I agree with a lot of what you wrote. Having taught lots of workshops in lots of places over the past few years, I'll certainly agree with the financial aspects you mentioned.
It's a catch22 at times. I try to keep workshops as affordable as I can while still getting what I need from them. It's more expensive than people realize, though. I would love to be able to put on the three-day workshops I do for half the price, but between paying for a venue and providing food and beverages, it can be incredibly expensive.
I have to say, one of my favorite workshops was this past March in Brighton (UK, not Brighton, Colorado, which is a dismal place. LOL) It was a very small group of 6 attendees at the Friends Meeting House, which was perfectly located and had everything we needed to spread out and work hands-on with models. It was a very comfortable place and the staff was quite relaxed and friendly. I was shocked at how reasonably priced it was.

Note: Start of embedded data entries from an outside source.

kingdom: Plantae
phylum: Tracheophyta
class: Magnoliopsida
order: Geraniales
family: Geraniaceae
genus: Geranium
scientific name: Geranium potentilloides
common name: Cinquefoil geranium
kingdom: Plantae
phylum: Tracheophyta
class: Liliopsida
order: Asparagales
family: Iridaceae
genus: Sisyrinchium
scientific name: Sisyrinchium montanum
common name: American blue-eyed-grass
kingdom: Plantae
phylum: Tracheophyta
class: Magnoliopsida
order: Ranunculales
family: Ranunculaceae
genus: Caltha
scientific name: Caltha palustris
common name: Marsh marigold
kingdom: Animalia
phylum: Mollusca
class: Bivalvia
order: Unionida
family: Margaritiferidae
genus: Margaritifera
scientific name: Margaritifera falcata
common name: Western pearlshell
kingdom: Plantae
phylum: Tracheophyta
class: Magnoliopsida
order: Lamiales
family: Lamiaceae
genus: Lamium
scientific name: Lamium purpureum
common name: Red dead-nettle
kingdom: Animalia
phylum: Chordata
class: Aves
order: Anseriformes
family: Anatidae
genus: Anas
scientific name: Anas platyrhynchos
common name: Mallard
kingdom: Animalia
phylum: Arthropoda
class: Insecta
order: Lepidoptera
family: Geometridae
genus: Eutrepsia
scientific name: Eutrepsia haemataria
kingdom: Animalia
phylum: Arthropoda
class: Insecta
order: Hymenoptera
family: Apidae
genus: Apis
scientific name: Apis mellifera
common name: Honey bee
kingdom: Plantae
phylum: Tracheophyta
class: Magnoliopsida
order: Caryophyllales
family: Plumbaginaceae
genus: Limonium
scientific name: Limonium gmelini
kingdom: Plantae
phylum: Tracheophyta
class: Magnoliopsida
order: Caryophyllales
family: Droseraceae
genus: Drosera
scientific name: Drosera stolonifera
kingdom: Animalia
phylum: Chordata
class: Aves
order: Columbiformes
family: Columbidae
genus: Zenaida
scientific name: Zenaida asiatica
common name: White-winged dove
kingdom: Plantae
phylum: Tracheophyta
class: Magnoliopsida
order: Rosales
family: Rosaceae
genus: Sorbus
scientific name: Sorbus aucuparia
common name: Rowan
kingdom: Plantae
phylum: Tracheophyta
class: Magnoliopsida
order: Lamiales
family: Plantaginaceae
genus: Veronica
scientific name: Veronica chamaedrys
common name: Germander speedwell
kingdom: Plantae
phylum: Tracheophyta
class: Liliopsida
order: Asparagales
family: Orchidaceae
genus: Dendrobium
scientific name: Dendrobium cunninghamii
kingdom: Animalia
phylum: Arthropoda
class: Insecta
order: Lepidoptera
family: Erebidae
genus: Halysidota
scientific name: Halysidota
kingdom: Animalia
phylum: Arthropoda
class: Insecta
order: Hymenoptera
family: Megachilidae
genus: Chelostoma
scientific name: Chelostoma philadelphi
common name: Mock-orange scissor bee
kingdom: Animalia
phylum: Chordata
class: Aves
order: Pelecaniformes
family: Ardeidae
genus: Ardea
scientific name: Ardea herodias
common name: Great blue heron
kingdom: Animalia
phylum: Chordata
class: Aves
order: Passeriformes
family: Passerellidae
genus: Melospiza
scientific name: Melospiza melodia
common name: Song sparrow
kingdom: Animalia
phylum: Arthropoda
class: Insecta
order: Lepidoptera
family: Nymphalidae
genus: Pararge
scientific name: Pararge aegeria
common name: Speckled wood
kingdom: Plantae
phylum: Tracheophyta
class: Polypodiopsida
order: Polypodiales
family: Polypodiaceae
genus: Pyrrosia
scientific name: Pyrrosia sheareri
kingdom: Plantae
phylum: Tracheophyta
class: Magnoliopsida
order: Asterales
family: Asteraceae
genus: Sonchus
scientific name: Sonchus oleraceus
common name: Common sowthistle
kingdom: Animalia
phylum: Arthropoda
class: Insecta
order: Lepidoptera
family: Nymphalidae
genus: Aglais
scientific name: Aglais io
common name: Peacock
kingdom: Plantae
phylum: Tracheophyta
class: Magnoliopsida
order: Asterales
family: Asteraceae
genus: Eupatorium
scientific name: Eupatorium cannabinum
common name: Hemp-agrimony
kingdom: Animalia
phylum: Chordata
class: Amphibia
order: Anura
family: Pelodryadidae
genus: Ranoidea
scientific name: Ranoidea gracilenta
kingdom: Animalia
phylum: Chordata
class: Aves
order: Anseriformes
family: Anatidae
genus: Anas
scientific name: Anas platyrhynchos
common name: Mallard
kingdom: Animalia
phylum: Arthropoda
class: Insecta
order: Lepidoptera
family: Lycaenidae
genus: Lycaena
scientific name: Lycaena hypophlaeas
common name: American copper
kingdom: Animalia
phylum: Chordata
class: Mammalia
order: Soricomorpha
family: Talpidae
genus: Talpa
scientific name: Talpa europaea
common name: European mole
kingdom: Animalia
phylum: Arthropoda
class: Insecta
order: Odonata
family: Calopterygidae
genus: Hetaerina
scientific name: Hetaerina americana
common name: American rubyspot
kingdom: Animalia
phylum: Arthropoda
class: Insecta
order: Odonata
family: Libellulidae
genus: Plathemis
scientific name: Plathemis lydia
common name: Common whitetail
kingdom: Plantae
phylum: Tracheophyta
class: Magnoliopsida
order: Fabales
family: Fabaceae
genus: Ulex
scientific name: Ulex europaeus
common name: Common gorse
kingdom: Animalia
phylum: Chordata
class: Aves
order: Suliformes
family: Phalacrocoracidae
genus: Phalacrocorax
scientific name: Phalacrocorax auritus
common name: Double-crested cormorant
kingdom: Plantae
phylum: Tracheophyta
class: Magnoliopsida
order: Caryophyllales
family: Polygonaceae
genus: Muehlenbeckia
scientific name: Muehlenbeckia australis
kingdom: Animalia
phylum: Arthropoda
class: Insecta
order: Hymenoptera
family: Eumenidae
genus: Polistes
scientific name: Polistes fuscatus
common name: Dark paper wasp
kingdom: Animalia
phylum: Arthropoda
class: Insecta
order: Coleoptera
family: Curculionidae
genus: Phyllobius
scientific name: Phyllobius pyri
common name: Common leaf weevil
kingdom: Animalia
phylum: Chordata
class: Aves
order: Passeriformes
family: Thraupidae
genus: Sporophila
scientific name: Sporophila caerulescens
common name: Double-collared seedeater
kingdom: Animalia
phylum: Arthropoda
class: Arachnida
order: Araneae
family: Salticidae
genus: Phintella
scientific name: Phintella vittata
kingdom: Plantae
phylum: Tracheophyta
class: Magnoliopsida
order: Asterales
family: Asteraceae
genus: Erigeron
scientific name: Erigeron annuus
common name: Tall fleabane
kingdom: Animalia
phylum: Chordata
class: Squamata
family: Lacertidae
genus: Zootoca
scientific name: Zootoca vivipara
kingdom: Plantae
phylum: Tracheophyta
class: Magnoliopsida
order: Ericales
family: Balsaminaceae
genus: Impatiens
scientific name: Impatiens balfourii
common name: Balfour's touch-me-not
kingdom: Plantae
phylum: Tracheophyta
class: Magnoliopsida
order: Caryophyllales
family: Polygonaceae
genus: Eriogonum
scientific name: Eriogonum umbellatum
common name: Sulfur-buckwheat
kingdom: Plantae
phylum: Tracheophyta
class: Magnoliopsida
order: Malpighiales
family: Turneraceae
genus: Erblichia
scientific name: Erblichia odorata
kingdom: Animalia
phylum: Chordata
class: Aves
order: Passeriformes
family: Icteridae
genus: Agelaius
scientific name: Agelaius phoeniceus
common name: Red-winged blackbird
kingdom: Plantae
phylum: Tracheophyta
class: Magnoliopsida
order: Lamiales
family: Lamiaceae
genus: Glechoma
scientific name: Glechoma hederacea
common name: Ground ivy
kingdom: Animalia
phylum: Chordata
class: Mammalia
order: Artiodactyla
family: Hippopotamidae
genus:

On the other hand, I did a course the previous year at a school in the southeast. The final billing after the workshop was nearly twice as high as they estimate I was given (which was four times as much as the Brighton venue!), the food they provided was simply inedible, and the attendees were frowned at and shushed everywhere they went.
Ain't easy, that's for sure.
I think a lot of problems with seminars these days is directly tied to the quality of the staff. EVERYONE teaches workshops. I've heard some pretty appalling recounts of peoples' workshop experiences. One woman I know went to a workshop by a well-known model/commercial photographer who provided ONE model for FIFTY participants. (I should note that the course was supposed to max out at twenty participants, but the instructor apparently couldn't turn down the money.) She was totally unable and/or unwilling to answer any technical questions, including anything to do with metering. (Her answer was reportedly along the lines of, "Metering? Oh, just put the camera in P mode. It should be fine.) $1000 US for a day and a half -- and the first day started two hours late. And the attendees were fed pizza straight out of the box.
My point is that teaching skills and photography skills are completely and in all ways totally different animals. Anyone teaching photography better really love teaching and be excellent at it, or it will be a waste of time and money for the attendees.
Well as a dark sider, I think ES will not welcome me with open arms
Earlier this year I did a day at the gloucester barn owl centre which was fantastic. Several Nikon users, including Vince, the guy that runs the days, and a Canon user - ALL were made to feel very welcome, in fact the fella with the Canon probably got most help as he was least knowledgable about his camera.
Currently looking at courses and workshops without too much success finding what I really want.